STAR-CD 4.0 available

Since resently, STAR-CD 4.0 is available for x86 and x86_64. Unfortunately, the currently builds again require the ABSOFT compiler to include user subroutines 🙂 Further builds and support or IA64 and MS Windows hopefully apprear in the following months …

STAR-CD 4.0 has already installed on Cluster32. All STAR-CD users are encouraged to test this new version. Iy you are using user subroutines, some changes are probably required as CD-adapco moved from Fortran77 to Fortran90 and eliminated one common data structure. Check the documentation for more details.

For those, running STAR-CD on their local systems, the installation files are available at the usual place.

Using STAR-CD with USER-routines on Cluster32

Using STAR-CD with USER-routines on Cluster32 is a little bit tricky due to the following: on the compute node only a limited environment is available. In particular there are no compileres and linkers available. Therefore, it is necessary to compile the user routines before submitting the job to PBS (but after all input files are available).

Therefore, proceed as follow:

  1. prepare all input files and copy them to the directory where you plan to run the simulation
  2. exectue the following commands in an interactive shell (i.e. login shell):
            module add star-cd/XXXX
            star [-dp] -ufile
    

    The optional option -dp is necessary if you plan to use double precission.
    The star -ufile line compiles your user routines on the login node where a complete development environment is available.

  3. Now you can submit your job and the simulation can run on the compute nodes without need for a compiler.

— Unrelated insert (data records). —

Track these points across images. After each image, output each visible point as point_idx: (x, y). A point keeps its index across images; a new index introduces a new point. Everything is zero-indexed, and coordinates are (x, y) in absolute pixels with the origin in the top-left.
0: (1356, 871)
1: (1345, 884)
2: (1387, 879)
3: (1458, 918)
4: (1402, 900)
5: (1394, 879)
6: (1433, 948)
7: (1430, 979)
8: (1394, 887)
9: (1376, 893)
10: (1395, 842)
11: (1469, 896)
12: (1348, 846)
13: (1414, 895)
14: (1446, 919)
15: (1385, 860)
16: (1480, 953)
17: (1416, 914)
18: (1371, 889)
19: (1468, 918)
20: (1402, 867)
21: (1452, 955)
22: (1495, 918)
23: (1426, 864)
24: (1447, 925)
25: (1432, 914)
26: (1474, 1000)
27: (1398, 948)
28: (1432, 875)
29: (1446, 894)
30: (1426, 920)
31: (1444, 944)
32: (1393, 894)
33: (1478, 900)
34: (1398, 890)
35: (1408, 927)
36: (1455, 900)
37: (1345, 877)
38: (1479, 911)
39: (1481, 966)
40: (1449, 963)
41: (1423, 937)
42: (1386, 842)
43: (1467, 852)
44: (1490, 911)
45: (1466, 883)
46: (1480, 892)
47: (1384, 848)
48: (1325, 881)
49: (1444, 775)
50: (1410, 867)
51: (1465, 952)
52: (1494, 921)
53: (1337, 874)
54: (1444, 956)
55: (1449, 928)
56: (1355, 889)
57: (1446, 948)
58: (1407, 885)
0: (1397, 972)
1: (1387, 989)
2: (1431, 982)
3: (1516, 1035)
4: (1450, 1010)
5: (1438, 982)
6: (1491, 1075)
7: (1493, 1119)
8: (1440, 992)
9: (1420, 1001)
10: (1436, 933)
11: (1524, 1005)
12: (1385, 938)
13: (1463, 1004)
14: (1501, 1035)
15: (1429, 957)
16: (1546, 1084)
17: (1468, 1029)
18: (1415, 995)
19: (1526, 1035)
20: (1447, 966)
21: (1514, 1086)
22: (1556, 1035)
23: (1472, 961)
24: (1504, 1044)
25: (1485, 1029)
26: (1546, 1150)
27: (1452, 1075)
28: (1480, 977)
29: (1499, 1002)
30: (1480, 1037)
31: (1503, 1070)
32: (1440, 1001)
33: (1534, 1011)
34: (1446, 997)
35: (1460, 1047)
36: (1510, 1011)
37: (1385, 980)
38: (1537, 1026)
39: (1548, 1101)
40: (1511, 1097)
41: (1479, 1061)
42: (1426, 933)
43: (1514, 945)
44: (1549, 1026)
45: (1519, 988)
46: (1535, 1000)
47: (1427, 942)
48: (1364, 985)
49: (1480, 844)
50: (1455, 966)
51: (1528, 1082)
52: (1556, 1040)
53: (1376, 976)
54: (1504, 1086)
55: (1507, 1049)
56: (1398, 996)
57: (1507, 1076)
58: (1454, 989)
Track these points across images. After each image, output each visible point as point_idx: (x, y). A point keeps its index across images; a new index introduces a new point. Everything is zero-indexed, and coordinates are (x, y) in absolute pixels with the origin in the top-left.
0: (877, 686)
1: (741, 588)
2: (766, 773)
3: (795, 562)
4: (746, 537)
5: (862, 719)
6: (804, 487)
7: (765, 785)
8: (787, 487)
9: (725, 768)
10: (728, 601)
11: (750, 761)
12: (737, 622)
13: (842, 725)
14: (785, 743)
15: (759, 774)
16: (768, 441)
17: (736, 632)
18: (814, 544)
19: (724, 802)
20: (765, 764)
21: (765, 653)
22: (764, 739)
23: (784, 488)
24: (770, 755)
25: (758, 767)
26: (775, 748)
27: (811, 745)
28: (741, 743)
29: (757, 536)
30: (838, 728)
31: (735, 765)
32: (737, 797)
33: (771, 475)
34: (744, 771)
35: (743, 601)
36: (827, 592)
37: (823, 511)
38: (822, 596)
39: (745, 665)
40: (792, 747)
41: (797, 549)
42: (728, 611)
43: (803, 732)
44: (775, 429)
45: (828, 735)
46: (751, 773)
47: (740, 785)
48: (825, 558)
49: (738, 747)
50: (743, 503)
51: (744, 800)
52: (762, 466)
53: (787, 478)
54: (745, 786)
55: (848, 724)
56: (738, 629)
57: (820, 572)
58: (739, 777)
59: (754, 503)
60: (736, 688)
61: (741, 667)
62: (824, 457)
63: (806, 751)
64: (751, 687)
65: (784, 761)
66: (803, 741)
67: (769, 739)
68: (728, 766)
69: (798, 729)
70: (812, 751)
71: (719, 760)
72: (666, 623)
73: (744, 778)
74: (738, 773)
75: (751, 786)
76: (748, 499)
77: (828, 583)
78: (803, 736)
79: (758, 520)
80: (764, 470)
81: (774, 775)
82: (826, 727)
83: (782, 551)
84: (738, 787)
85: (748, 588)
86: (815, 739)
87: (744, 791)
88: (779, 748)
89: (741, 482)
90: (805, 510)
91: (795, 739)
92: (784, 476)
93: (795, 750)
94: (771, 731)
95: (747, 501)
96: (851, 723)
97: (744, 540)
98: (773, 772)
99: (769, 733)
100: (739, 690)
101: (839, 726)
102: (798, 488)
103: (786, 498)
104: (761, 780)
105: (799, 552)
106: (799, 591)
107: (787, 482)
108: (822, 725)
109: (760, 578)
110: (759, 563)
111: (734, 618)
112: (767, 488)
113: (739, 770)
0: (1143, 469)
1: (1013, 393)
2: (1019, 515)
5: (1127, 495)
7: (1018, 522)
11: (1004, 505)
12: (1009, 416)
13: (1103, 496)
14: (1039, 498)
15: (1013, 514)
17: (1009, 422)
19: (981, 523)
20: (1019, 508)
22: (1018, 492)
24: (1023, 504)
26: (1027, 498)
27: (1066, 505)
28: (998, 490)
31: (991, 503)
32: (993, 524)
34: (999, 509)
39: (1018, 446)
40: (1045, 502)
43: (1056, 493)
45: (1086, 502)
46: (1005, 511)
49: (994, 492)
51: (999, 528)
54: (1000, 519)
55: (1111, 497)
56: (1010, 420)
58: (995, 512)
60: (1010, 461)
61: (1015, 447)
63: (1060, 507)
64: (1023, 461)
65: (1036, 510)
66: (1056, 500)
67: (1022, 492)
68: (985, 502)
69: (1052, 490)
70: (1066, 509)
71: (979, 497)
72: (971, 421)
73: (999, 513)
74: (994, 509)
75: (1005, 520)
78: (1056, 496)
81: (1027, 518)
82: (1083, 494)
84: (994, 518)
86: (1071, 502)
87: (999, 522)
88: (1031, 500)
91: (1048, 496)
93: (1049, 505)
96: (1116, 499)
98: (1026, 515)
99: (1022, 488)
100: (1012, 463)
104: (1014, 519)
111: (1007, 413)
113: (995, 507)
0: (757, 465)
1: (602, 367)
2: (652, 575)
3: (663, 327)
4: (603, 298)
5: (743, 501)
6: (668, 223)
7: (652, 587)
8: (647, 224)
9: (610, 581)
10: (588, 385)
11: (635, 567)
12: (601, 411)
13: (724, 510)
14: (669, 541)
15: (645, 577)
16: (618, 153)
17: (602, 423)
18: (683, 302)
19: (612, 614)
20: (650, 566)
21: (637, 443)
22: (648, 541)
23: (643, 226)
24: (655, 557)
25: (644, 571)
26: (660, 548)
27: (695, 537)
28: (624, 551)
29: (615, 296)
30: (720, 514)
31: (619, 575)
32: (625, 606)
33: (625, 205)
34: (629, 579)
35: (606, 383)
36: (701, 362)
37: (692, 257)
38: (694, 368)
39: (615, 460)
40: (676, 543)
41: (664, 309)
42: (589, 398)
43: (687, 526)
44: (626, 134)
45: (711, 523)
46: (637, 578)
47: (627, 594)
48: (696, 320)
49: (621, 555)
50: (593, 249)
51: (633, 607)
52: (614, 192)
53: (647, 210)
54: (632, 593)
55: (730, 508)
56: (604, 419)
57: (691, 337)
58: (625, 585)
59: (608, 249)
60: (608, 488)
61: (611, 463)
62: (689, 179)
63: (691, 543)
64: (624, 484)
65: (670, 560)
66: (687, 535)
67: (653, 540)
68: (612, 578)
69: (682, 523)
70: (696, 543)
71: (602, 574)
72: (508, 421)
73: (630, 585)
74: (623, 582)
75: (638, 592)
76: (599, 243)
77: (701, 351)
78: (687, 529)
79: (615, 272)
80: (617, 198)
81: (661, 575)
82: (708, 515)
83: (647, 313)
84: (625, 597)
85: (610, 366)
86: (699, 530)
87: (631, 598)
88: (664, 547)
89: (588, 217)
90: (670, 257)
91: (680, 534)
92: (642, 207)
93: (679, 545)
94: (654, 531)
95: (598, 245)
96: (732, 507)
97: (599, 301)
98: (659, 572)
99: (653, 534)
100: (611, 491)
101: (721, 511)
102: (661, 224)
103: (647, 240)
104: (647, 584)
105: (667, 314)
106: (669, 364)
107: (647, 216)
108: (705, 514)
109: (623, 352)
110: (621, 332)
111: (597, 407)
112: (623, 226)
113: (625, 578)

STAR-CD 3.24 Update 025 on SGI Altix

For some reasons, the update 025 of STAR-CD 3.24 on our SGI Altix system tried to use Intel MPI by default instead of SGI MPT. After setting the environment variable STARFLAGS=-mpi=sgi, SGI MPT is used again also for this version.

STAR-CD 3.24 Updates

Von STAR-CD 3.24 für Linux (x86, x86_64, IA64) gibt es inzwischen Updates auf 3.24.006. Wenn Bedarf besteht, kann das Update auf den RRZE-Systemen installiert werden (dort ist z.Z. 3.24.000 verfügbar) bzw. den am Campus-Vertrag teilnehmenden Instituten zur Verfügung gestellt werden.

Ob es STAR-CD 3.24 inzwischen auch für Windows gibt st unklar …

Ebenso ist nicht klar, ob es “alternative” Linux Builds mit dem Intel ifc Compiler für die aktuelle Release gibt …

Demnächst hoffentlich mehr zu diesen beiden Themen.